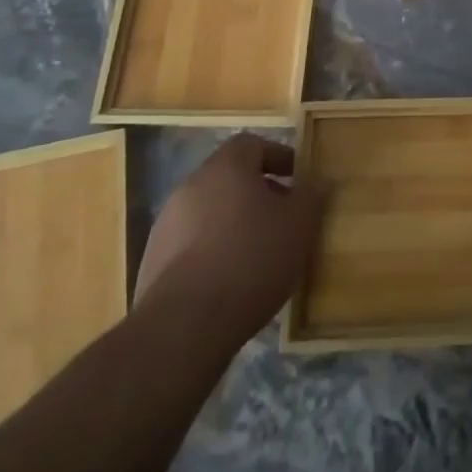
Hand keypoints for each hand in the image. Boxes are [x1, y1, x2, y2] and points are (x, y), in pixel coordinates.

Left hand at [135, 133, 324, 349]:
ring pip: (209, 212)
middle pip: (230, 178)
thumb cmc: (250, 260)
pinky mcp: (152, 264)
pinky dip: (211, 253)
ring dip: (233, 224)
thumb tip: (319, 179)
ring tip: (257, 256)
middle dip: (258, 194)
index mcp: (226, 166)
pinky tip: (229, 282)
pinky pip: (191, 246)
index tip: (298, 181)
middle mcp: (191, 186)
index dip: (278, 158)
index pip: (253, 144)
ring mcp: (166, 225)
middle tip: (282, 219)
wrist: (183, 327)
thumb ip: (311, 195)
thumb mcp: (298, 225)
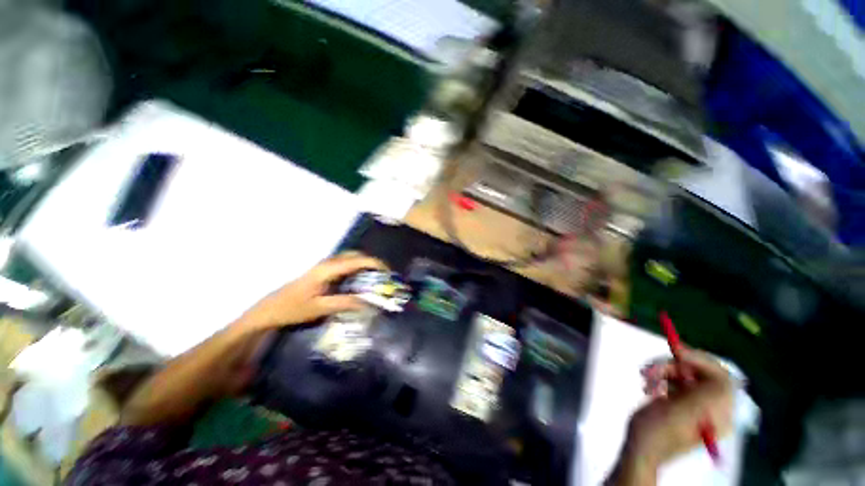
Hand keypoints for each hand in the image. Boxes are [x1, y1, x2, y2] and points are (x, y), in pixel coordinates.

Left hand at [238, 252, 387, 330]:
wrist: (268, 311)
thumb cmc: (292, 309)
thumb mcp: (320, 308)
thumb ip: (346, 303)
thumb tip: (369, 302)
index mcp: (328, 269)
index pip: (358, 260)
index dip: (375, 264)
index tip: (388, 272)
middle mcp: (328, 263)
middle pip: (355, 256)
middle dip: (372, 263)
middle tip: (384, 276)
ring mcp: (324, 266)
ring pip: (350, 259)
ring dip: (364, 265)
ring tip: (375, 278)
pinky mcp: (321, 272)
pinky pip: (344, 265)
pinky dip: (356, 269)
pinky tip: (359, 281)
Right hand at [627, 350, 734, 467]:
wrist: (640, 448)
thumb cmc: (657, 431)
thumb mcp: (681, 412)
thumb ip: (704, 392)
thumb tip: (717, 369)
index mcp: (718, 412)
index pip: (721, 377)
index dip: (701, 361)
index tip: (675, 353)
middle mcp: (711, 407)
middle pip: (699, 372)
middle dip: (673, 366)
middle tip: (649, 369)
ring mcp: (696, 404)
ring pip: (684, 374)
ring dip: (661, 371)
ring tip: (644, 380)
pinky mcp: (681, 402)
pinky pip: (674, 380)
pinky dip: (659, 378)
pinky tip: (648, 386)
━━━━━━━━━━━━━━━━
* **Instructions for the task**
Give back all entries exactly. No pictures belong in the copy.

* **Answer section**
Hand keypoints for each hand in the image. Boxes are [x1, y1, x2, y2] and points are (x, y), in pixel coordinates.

Left hand at [135, 133, 324, 349]:
ring pip: (209, 212)
middle pip: (230, 178)
thumb cmc: (250, 260)
pinky mcp: (152, 264)
pinky dip: (211, 253)
ring dip: (233, 224)
thumb tip: (319, 179)
ring tip: (257, 256)
middle dip: (258, 194)
index mcp: (226, 166)
pinky tip: (229, 282)
pinky pip: (191, 246)
index tip: (298, 181)
middle mcp: (191, 186)
index dip: (278, 158)
index pip: (253, 144)
ring mcp: (166, 225)
middle tip: (282, 219)
wrist: (183, 327)
thumb ip: (311, 195)
thumb mcp: (298, 225)
Hand keypoints for each hand in the image. Boxes are [x1, y1, x2, y2] and points are (x, y), in pixel coordinates.

Left hand at [238, 252, 387, 330]:
wrist: (268, 311)
thumb cmc: (292, 309)
thumb mcp: (320, 308)
thumb ip: (346, 303)
thumb tip: (369, 302)
index mcp: (328, 269)
index pip: (358, 260)
index dip: (375, 264)
index tip: (388, 272)
middle mcp: (328, 263)
middle pip: (355, 256)
middle dip: (372, 263)
middle tip: (384, 276)
ring mcp: (324, 266)
ring pip: (350, 259)
ring dip: (364, 265)
ring tip: (375, 278)
pinky mcp: (321, 272)
pinky pip: (344, 265)
pinky dip: (356, 269)
pinky tip: (359, 281)
Right hand at [627, 350, 734, 467]:
wrist: (640, 448)
thumb cmc: (657, 431)
thumb mcp: (681, 412)
thumb ip: (704, 392)
thumb tip: (717, 369)
index mcp: (718, 412)
index pip: (721, 377)
index dip: (701, 361)
index tip: (675, 353)
middle mcp: (711, 407)
middle pip: (699, 372)
middle dip: (673, 366)
middle tip: (649, 369)
ring mcp: (696, 404)
ring pip: (684, 374)
ring dip: (661, 371)
ring tip: (644, 380)
pinky mcp: (681, 402)
pinky pip: (674, 380)
pinky dip: (659, 378)
pinky tip: (648, 386)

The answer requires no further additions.